Bay Space biotech SonoThera is effervescent to a medical boil after elevating a $125 million collection B with the backing of a number of the largest names in pharma.
Vida Ventures led the elevate, with the enterprise arms of UCB, Bayer, Otsuka Pharmaceutical and Johnson & Johnson all pitching in to help SonoThera’s distinctive supply system for genetic medicines.
SonoThera will use the elevate to push its lead candidate for Duchenne muscular dystrophy (DMD) and an autosomal dominant polycystic kidney illness program into the clinic, the biotech introduced in a June 10 launch.
The Massive Pharma curiosity stems from the potential for SonoThera’s know-how to unravel long-standing issues with conventional supply programs and produce genetic medicines to larger affected person populations, the biotech’s co-founder and CEO, Kenneth Greenberg, Ph.D., advised Fierce Biotech.
Viral vectors, the basic shuttle for gene therapies, are particularly susceptible to security issues reminiscent of liver toxicity and are restricted to a single dose due to recognition from the immune system, Greenberg defined. Each viruses and lipid nanoparticles additionally wrestle with complicated manufacturing processes, and may’t match giant quantities of DNA or RNA directly.
“A lot of the giant pharmas have been battling towards these identical challenges with their inside packages,” Greenberg mentioned. Additionally they acknowledge that SonoThera’s method “might permit the applying of gene remedy into persistent prevalent illnesses with a lot higher populations than uncommon illness[s].”
SonoThera’s resolution was invented by the corporate’s chief scientific officer and co-founder Steve Feinstein, M.D., again within the Nineteen Nineties. A heart specialist, Feinstein observed there was no strategy to produce distinction when utilizing ultrasound on the center, making imaging troublesome.
He created microbubbles as a strategy to higher view the blood-pumping organ, Greenberg advised Fierce. “He created all the area of distinction ultrasound by inventing the primary two FDA-approved microbubbles.”

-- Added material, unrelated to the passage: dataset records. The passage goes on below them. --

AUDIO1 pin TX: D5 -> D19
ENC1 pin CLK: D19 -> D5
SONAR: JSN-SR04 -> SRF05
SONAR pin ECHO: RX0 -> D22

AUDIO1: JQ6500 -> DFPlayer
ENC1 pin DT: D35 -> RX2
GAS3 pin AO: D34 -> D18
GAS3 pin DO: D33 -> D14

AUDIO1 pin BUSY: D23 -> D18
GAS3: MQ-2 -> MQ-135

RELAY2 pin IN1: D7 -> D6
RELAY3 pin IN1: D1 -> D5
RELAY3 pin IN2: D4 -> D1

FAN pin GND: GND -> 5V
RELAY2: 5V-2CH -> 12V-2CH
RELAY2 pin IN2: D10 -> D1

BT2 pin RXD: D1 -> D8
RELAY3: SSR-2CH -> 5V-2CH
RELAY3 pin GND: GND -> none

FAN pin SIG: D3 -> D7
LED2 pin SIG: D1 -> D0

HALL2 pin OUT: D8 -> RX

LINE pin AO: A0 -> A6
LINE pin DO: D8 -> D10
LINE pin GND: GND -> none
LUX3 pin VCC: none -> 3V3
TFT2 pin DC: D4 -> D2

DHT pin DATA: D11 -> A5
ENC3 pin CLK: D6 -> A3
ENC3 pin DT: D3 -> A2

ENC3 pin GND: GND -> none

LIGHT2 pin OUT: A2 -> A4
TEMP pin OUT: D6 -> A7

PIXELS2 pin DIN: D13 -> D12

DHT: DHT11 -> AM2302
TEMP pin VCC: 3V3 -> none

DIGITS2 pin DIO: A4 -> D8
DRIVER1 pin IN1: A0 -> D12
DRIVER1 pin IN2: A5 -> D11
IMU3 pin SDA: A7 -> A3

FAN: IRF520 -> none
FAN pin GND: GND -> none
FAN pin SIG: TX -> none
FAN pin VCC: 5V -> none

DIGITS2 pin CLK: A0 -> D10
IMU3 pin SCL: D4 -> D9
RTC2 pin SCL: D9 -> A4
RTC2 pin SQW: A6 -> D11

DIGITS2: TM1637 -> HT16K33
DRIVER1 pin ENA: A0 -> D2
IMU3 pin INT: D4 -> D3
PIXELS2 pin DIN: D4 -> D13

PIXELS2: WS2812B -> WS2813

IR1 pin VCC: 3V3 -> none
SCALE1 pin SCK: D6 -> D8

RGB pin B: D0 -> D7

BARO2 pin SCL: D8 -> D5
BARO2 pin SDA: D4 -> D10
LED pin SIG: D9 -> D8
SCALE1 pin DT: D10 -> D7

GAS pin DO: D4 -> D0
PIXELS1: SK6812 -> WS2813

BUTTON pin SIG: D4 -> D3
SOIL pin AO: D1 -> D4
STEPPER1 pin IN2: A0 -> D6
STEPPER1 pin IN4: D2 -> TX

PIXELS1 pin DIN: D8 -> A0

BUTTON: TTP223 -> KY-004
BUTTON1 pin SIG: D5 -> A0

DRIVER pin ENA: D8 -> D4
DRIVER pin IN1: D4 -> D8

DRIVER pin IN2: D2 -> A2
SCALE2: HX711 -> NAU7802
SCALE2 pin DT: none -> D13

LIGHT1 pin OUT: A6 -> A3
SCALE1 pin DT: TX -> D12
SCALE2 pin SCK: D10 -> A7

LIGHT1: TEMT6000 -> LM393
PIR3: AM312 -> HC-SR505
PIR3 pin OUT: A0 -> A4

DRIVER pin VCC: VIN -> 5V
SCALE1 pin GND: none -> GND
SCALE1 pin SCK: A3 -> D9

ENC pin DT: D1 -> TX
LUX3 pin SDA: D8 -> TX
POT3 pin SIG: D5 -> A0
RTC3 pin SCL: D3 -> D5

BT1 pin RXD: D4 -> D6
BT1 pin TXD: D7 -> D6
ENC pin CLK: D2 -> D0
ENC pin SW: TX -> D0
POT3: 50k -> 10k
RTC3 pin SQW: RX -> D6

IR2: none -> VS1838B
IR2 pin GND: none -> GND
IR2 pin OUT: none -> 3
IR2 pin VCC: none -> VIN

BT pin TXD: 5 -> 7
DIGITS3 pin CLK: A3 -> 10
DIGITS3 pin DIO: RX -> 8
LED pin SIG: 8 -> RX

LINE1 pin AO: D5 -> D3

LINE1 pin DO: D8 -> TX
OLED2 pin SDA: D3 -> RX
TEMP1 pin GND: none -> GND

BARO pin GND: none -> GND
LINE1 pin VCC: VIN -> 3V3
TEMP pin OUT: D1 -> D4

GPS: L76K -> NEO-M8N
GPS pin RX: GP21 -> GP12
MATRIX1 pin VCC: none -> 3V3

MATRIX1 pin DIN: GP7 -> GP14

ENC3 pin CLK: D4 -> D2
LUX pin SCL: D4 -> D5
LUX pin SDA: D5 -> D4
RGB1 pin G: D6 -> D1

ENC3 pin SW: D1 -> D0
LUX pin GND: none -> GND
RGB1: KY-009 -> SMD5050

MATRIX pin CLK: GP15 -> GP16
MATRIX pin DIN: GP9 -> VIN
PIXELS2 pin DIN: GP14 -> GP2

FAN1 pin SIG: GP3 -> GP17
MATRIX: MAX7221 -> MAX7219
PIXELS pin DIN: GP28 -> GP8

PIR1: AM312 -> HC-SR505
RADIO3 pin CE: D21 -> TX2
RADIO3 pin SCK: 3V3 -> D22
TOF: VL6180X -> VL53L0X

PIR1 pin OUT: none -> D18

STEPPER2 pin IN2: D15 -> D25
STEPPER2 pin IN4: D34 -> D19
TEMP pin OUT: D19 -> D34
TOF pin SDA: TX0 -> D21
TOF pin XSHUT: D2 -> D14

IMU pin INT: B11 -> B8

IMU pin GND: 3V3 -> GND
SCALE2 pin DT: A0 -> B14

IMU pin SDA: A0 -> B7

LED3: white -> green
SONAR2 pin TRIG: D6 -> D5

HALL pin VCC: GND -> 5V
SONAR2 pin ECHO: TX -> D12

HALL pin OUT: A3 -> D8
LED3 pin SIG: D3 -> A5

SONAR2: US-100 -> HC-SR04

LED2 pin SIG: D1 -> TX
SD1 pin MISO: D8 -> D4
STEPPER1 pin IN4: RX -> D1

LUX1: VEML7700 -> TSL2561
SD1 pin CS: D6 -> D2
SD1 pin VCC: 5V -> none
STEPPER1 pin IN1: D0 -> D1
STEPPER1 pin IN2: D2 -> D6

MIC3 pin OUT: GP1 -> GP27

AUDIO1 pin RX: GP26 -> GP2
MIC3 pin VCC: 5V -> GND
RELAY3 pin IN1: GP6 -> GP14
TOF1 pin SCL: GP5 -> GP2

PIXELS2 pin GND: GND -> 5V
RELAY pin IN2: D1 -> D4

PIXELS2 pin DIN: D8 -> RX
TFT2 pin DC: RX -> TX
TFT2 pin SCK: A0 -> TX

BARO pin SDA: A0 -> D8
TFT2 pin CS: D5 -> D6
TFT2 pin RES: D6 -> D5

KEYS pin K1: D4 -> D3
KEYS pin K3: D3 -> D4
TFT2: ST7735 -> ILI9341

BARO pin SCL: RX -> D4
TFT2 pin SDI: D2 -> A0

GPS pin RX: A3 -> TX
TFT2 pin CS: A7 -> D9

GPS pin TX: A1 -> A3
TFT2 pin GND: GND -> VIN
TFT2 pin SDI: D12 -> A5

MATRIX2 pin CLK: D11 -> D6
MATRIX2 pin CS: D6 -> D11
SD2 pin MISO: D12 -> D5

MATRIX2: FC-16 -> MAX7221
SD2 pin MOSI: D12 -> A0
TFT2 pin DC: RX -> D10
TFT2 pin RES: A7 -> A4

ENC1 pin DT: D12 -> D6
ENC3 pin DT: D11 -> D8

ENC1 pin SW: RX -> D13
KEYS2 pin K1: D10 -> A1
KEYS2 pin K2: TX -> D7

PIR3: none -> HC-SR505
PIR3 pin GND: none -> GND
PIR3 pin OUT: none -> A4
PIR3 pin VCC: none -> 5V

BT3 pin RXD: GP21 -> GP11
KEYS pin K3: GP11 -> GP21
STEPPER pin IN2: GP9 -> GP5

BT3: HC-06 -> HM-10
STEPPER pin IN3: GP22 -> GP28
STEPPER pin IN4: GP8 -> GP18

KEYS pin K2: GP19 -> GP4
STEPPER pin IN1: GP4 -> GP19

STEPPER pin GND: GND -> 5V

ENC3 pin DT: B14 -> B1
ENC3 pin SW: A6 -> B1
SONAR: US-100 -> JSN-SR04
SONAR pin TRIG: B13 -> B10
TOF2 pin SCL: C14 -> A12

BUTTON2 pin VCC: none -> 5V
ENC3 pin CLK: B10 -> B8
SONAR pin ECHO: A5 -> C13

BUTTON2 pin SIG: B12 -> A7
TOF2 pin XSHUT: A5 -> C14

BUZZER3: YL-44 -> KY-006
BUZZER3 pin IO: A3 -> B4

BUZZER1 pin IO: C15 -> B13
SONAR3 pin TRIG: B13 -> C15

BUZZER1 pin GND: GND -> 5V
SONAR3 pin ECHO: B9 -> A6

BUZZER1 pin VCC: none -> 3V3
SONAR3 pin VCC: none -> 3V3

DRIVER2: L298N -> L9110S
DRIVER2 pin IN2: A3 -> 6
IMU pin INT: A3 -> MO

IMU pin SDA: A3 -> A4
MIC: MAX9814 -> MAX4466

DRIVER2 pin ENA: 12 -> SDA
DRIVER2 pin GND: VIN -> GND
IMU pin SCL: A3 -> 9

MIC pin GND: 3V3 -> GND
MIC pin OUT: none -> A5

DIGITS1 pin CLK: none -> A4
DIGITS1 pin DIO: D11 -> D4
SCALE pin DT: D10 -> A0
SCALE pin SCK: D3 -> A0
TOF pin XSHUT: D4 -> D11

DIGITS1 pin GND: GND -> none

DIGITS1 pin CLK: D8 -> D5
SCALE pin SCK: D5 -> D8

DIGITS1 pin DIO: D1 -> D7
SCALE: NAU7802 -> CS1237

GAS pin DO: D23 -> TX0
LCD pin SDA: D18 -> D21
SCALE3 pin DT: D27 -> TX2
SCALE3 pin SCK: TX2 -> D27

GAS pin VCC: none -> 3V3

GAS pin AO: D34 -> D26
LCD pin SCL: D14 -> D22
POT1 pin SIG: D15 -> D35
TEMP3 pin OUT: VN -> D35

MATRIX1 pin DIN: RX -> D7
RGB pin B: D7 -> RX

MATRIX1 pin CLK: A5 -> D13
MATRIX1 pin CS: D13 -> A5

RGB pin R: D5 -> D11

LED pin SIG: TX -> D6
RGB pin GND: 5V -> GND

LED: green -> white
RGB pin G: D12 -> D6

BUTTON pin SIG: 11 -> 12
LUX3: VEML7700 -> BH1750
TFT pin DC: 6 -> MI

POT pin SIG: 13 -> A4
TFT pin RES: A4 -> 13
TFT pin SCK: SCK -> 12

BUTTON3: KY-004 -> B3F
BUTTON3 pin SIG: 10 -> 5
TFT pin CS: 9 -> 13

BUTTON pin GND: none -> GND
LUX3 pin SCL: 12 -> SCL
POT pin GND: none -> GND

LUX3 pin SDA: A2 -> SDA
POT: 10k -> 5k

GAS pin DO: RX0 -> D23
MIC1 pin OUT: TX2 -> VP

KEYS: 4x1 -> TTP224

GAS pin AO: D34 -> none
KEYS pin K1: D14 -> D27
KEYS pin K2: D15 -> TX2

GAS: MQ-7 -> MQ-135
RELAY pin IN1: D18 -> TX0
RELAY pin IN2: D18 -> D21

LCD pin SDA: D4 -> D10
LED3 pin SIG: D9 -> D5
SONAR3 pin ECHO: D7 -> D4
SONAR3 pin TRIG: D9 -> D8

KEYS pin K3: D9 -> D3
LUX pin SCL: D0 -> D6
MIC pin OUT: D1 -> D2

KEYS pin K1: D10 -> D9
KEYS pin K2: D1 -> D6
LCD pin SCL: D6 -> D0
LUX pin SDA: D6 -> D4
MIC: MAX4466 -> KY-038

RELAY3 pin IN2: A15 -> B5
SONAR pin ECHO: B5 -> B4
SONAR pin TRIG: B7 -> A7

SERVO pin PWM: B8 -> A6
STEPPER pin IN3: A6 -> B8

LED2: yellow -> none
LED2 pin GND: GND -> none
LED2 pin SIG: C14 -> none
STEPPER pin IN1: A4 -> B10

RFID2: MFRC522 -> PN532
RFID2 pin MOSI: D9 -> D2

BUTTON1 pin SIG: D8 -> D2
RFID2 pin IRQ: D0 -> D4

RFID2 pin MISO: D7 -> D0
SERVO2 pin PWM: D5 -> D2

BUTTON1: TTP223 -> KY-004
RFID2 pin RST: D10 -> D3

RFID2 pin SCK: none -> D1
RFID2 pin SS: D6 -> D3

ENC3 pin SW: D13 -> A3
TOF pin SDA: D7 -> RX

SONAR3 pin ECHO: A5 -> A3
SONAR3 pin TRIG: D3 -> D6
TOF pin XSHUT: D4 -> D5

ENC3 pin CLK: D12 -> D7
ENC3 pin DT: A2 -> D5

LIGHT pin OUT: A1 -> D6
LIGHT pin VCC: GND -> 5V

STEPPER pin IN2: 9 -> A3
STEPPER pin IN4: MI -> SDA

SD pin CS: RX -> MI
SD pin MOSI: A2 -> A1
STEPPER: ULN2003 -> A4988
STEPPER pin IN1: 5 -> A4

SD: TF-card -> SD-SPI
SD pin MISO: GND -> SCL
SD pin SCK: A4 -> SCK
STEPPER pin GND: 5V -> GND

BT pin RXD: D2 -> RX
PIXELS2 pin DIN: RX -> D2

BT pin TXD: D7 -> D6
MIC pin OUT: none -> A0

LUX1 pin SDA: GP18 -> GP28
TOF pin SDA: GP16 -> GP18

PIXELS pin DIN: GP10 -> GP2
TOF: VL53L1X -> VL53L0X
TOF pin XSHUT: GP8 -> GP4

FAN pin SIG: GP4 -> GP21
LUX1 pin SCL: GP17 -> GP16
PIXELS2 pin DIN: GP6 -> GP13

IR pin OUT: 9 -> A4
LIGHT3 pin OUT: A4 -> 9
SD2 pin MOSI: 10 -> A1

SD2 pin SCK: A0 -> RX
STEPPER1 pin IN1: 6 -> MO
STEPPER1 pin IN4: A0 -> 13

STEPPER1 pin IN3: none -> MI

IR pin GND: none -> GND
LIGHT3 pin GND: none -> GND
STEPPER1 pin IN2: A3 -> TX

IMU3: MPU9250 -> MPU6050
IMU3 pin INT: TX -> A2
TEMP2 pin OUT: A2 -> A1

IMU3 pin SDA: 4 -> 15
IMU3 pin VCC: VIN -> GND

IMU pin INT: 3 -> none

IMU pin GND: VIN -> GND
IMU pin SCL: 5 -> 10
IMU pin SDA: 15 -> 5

It wasn’t lengthy till Feinstein acknowledged that the tiny bubbles is also used to assist ship medicines, and he, Greenberg and the opposite co-founders teamed as much as launch the corporate in 2022.
The method works like this, Greenberg mentioned: bare DNA or RNA is infused into the affected person’s physique alongside a stream of microbubbles. Ultrasound is then beamed onto the goal organ, which prompts the bubbles and causes them to open gaps within the blood vessels that function a path to the organ’s tissues. The identical ultrasound, the parts of that are all already established and FDA authorised, then makes the bubbles pop, opening pores within the organ’s cells that the genetic payload can slip by.
The entire process might be carried out in underneath an hour, in response to SonoThera’s launch.
“We actually wished to construct a platform that will allow affected person entry and adoption by the medical group with out having novel {hardware} and extra regulatory hurdles,” the CEO mentioned.
With $125 million extra now within the protected, the most important take a look at is about to return for SonoThera’s distinctive approach. The biotech plans to launch its DMD medical trial subsequent yr, utilizing its bubble-assisted supply to ship the full-length dystrophin gene to sufferers.
Dystrophin is the important thing muscle protein missing in DMD, however the gene that makes it’s too giant to suit into conventional adeno-associated virus (AAV) or nanoparticle vectors. That is why current medicines, like Sarepta Therapeutics’ Elevidys, as a substitute use a shortened type of the gene, or why different approaches attempt to goal particular disease-causing mutations.
“It’s over a 13-kilobase payload, which is basically about 3 times bigger than you’ll be able to match into an AAV vector,” Greenberg mentioned. “We’re not conscious of some other firm that’s trying to ship full-length dystrophin.”